Transcribed page contents:
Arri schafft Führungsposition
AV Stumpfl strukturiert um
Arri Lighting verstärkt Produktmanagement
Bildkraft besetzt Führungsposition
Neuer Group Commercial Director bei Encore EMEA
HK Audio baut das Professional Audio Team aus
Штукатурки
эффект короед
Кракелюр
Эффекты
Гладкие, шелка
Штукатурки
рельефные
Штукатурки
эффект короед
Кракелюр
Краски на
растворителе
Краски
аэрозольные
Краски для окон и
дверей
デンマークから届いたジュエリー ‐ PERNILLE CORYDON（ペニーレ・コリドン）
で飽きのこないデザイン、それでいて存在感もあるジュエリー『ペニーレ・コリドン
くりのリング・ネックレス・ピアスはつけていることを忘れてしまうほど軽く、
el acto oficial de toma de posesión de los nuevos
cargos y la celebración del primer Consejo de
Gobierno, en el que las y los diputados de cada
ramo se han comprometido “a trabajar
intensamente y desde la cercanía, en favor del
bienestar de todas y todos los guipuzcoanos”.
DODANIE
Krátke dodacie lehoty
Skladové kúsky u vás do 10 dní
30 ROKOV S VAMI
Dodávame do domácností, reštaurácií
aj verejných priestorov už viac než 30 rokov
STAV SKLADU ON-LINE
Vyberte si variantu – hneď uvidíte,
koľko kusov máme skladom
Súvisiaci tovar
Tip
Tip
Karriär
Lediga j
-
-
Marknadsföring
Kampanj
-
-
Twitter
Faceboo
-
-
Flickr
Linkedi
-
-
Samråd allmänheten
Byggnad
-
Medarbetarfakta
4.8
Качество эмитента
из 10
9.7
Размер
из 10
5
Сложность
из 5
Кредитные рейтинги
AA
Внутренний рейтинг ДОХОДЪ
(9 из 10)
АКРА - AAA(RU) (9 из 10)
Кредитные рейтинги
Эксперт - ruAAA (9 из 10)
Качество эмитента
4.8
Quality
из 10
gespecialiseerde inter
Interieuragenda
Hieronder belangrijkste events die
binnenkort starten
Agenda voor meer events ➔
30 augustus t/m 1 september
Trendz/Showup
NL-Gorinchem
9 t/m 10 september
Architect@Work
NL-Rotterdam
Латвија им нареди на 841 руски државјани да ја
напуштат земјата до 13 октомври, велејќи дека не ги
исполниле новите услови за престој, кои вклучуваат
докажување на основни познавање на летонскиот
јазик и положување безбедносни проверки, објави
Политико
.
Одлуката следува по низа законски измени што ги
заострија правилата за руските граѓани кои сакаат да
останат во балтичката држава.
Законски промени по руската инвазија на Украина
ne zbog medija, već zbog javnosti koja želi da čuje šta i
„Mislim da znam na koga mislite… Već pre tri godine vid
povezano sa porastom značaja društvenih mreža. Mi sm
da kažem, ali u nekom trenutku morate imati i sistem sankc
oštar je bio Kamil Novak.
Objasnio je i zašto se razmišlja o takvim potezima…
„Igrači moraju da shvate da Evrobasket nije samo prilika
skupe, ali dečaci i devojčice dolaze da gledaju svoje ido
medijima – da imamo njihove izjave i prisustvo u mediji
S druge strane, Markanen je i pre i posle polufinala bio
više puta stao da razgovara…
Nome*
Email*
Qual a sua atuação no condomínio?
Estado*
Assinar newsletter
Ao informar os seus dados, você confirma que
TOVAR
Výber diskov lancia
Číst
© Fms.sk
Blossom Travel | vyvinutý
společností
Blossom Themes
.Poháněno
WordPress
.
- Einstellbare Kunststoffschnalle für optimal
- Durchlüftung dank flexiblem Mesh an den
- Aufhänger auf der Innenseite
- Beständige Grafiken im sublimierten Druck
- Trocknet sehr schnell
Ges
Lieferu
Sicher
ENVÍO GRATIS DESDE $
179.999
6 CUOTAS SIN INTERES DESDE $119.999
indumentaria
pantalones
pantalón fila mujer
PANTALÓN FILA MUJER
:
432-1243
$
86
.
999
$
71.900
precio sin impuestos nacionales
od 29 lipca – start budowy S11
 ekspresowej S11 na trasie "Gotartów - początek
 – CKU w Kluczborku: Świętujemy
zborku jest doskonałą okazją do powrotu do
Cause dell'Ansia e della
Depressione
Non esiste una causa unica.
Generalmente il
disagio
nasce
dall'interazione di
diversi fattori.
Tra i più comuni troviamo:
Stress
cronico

— Exercise instructions —
A word-for-word restatement of the records above from the line containing "- Durchlüftung dank flexiblem Mesh an den" to their final line is all the answer should hold.

— Task solution —
- Durchlüftung dank flexiblem Mesh an den
- Aufhänger auf der Innenseite
- Beständige Grafiken im sublimierten Druck
- Trocknet sehr schnell
Ges
Lieferu
Sicher
ENVÍO GRATIS DESDE $
179.999
6 CUOTAS SIN INTERES DESDE $119.999
indumentaria
pantalones
pantalón fila mujer
PANTALÓN FILA MUJER
:
432-1243
$
86
.
999
$
71.900
precio sin impuestos nacionales
od 29 lipca – start budowy S11
 ekspresowej S11 na trasie "Gotartów - początek
 – CKU w Kluczborku: Świętujemy
zborku jest doskonałą okazją do powrotu do
Cause dell'Ansia e della
Depressione
Non esiste una causa unica.
Generalmente il
disagio
nasce
dall'interazione di
diversi fattori.
Tra i più comuni troviamo:
Stress
cronico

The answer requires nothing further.